Reflex - Friday, April 8, 2005 - link
Well first off, I am not going to do everyone's homework on this, the info is out there, you all have Google. If you ask a IBM engineer if what Intel is doing is the same as what they are doing, or even if it is really SMT, they would tell you flat out that it is not and they fullfill completely different needs in their products and are implemented completely different. Your definition seems to be that the hardware can accept two threads, therefore it is SMT. That is a VERY simplisitic definition of what SMT is, when there are actually many variations on the concept(HT is a variation, but it is not what most CPU engineers consider actual SMT).One of the primary issues here is that HT does not actually allow two simultanious threads, it is more of a enhanced thread scheduler that attempts to fill unused units with jobs that are pending. A true SMT CPU is actually architecturally able to execute two simultanious threads, its not just filling in idle parts of the pipeline with something to do(highly parallel designs). There is a ton of info on this, if you care I suggest you do the research yourself, I don't have the time(and in some ways the expertise) to write a lengthy article on the topic.
Alternatly, you can just buy into the marketing I suppose, its no skin off my teeth.
fitten - Friday, April 8, 2005 - link
I was going to comment on the phrase "true SMT" above. I'm wondering if this comes from the same lines of thought as the "true dual-core" arguments.Anyway, "HyperThreading" (HT) is just Intel marketing terminology for Symmetric MultiThreading (SMT).
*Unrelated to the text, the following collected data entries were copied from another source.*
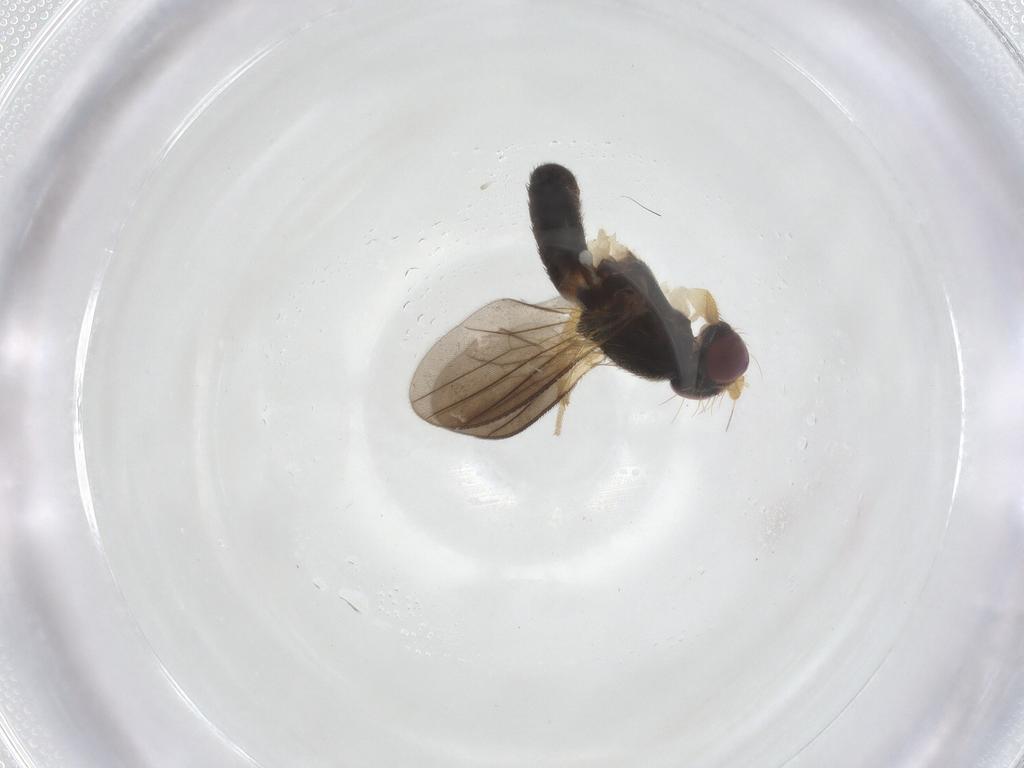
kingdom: Animalia
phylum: Arthropoda
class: Insecta
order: Diptera
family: Clusiidae
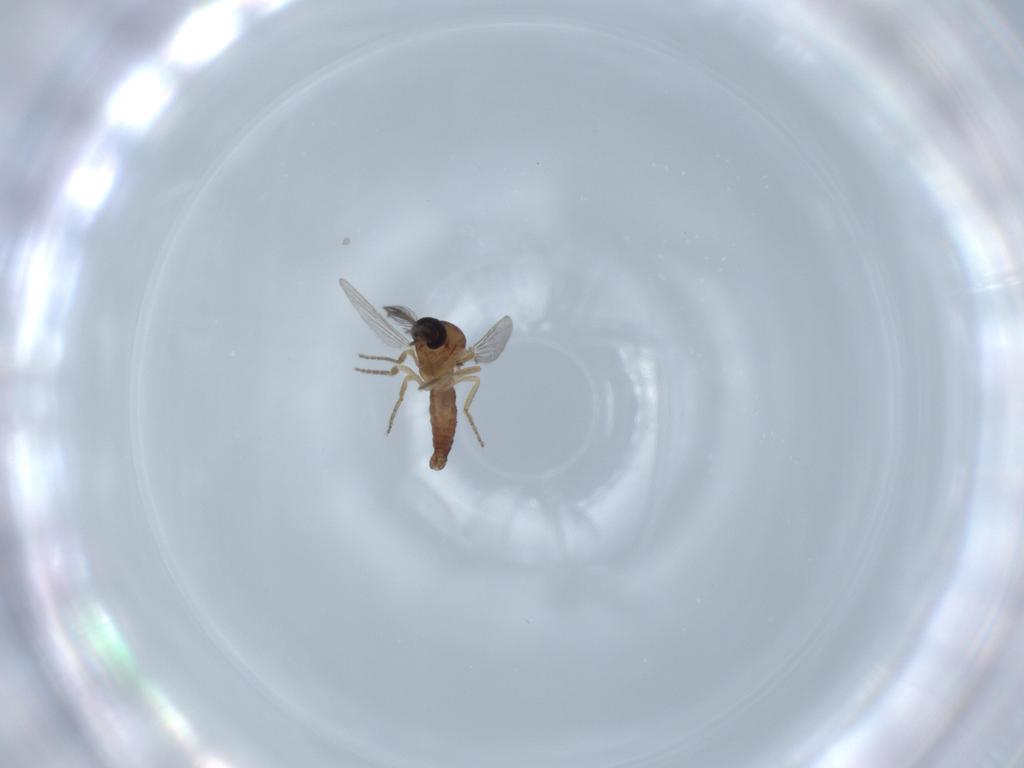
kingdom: Animalia
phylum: Arthropoda
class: Insecta
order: Diptera
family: Ceratopogonidae
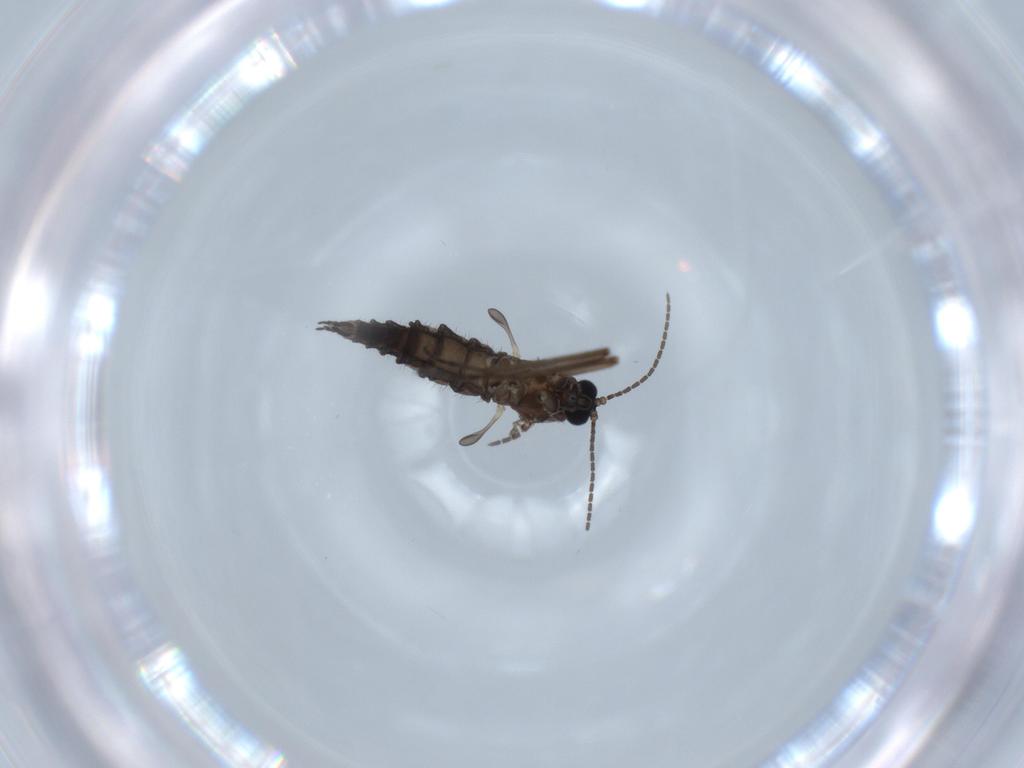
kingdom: Animalia
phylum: Arthropoda
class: Insecta
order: Diptera
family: Sciaridae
They are one and the same, with the same design goals... to more effectively utilize core resources by keeping the resources more busy instead of sitting around idle, particularly at the time granularity of cache misses and/or latencies.
defter - Friday, April 8, 2005 - link
#93 "Intel has labeled it as SMT, however there is another name for what they are doing(that I cannot remember at the moment). What they are calling SMT is nowhere even close to solutions like Power."Well please tell us the exact definition of SMT and the difference between the multithreading in Power and P4?
"That aside, the implementation Intel has chosen is designed to make up for inefficiencies in the Prescott pipeline"
In Prescott pipeline? Why did the HT exist in Northwood based Xeons then? Of course the SMT is designed to reduce inefficiencies in the pipeline. If the CPU can utilize most of its resources when running a single thread there isn't a point of implementing SMT.
saratoga - Friday, April 8, 2005 - link
#93: Intel labeled SMT Hyperthreading. It is effectively the same as what the newer Power processors do (make one core two threads wide).It also was not designed for Prescott, rather it was included in the P7 core from the beginning. For this reason it was available on P4s prior to Prescott.
saratoga - Friday, April 8, 2005 - link
#80:HT improves the utilization of execution resources. Its not a bandaid, its a design choice. In some cases it can be used to compensate for some other weakness, in others it can simply be to increase throughput on multithreaded workloads.
Sun and IBM use it because they build server systems and SMT makes a large difference in traditional server loads.
Intel uses it because they realized it would work well with the P4. I don't know why AMD does not use it. Probably because they don't think the Athlon has enough unused hardware on typical loads to justify the extra transistors. Or maybe just because the Athlon was not designed with it in mind and they can't justify redoing the whole thing to add a single feature. Or maybe a combination of the two.